■ Texte extrait
──────────

Padoux, André (2010)  Comprendre le tantrisme: les sources hindoues, Albin Michel, coll. Spiritualités vivantes, n°243, 355p.
L'attention que je porte au tantrisme s'alimente de lectures dont L'Inde au coeur se remplit petit à petit. Cet ouvrage-ci, en cours de (re)lecture, est dans la lignée explicative à destination des occidentaux. Il éclaire d'une grande autorité ce domaine si riche dans un langage sans (trop) d'inutiles surcharges en sanskrit. Il est avec L. Silburn un auteur qui compte dans mon panthéon personnel.


1 LE DOMAINE TANTRIQUE: essais de définition
23  Le mot tantrisme est fâcheux. Sa terminaison en isme donne à croire à l’existence d’une entité religieuse particulière. Ce n’est
pas le cas. Le jansénisme n’est pas une religion particulière, ni une secte, mais une façon d’interpréter et de vivre le catholicisme.
De même le tantrisme est une façon d’interpréter et de vivre l’hindouisme.
24  Plutôt que tantrisme, lui préférer le phénomène tantrique, le domaine tantrique. Il y a une vision tantrique de l’être humain. L’hindouisme médiéval était largement tantrique. Il est la principale sinon la seule source des notions les plus essentielles gouvernant le culte, les images, l’initiation, le yoga, la suprématie des gurus.


La vue indienne du sujet
27  Le sanskrit tantra se rattache à la racine verbale TAN qui signifie tendre ou étendre, d’où tantra au sens de « navette », de chaine de tissus, de continuité, et à partir de là de système de théorie, de doctrine, d’ouvrage. Des textes nommés tantras sont apparus en nombre appréciable : ils exposaient des doctrines et des pratiques nouvelles et se réclamaient d’une révélation divine non védique.
34  Le domaine tantrique est pour l’adepte son domaine  privé, personnel, secret par opposition au domaine védique public ouvert et visible.

──────────

■ Données fournies
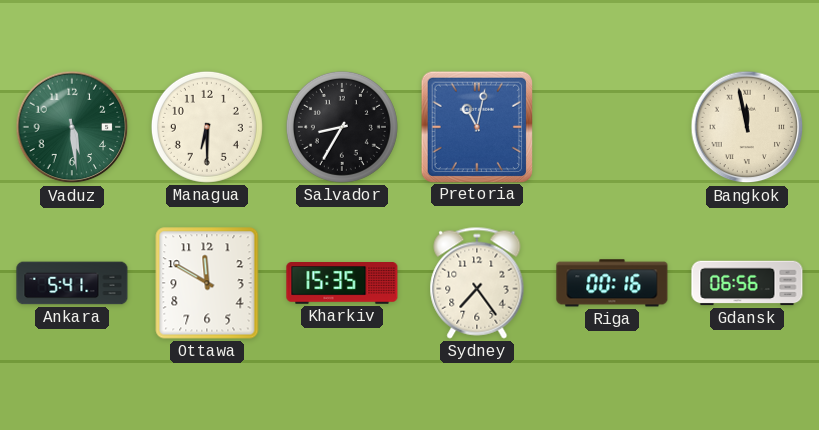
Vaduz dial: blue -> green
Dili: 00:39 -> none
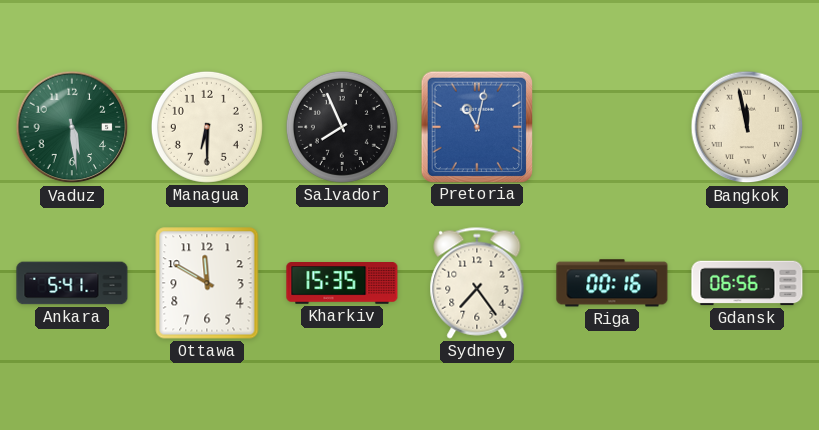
Salvador: 8:35 -> 7:56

──────────

■ Énoncé
Poursuivez le texte sur le tantrisme au-delà de sa dernière phrase.

■ Résultat attendu
35  En Inde aujourd’hui, l’activité tantrique tend à être perçue dans le grand public comme une magie transgressive et dangereuse. Même vu de l’Inde, le monde tantrique est complexe et fait problème. Le regard occidental ou la construction du tantrisme.
36  Le tantrisme représente en un certain sens la dilatation maximale du concept de « délivré en vie ».
37  L’attitude tantrique est la mise de l’éros, qui normalement enchaîne les humains à ce monde, au service de la délivrance. D’où l’importance donnée au corps de l’adepte tantrique. Les textes tantriques disent presque toujours que leur enseignement mène l’initié à une libération en vie où il trouvera à la fois la libération et des jouissances d’ordre spirituel ou mondain.
40  Les traditions tantriques sont initiatiques : un tantrika est un initié, ce qui suppose un maître initiateur, un guru, puis une transmission de maître à maître. Cela implique aussi que soit sans cesse affirmé le caractère secret des enseignements tantriques. Ce secret est lié à l’autre élément essentiel de la réalité tantrique: la transgression – simple dépréciation ou rejet plus ou moins total des règles de la pureté. C’est par la participation, la plongée dans l’interdit que le tantrika se transcende, qu’il obtient tous les pouvoirs ou le salut, un salut trouvé en ce monde.

2. Origine, histoire, diffusion : les origines

45  Les cultes et les croyances tantriques n’ont rien de chamanique et il n’y a aucune raison historique de penser qu’ils viennent
d’ailleurs que du sol de l’Inde.
49  La diffusion de pratiques tantriques en Inde aurait pu se faire par des ascètes errants. (Exactement comme avec les Parfaits
cathares, note JM)
53  Le phénomène tantrique s’est répandu dans une grande partie du monde asiatique. Mongolie, route de la Soie, Bali, Insulinde, péninsule indochinoise …
54  S’intéresser aux dieux, c’est ne parler que des hommes: ce sont les hommes qui ont fait les dieux.
56-57  En Inde après l’ère Gupta, du VIIe siècle aux temps modernes, le roi était consacré par un rite tantrique, avec des mantras tantriques. Son pouvoir s’appuyait sur la force, la shakti, d’une déesse, de Yoginîs ou de Mères, divinités tantriques puissantes et redoutables. Son palais était construit selon des règles tantriques. Son chapelain était un brahmane initié tantrique, shivaïte le plus souvent. Le royaume était conçu comme un diagramme circulaire (un mantra). Cela est resté ainsi au Népal jusqu’à  très récemment.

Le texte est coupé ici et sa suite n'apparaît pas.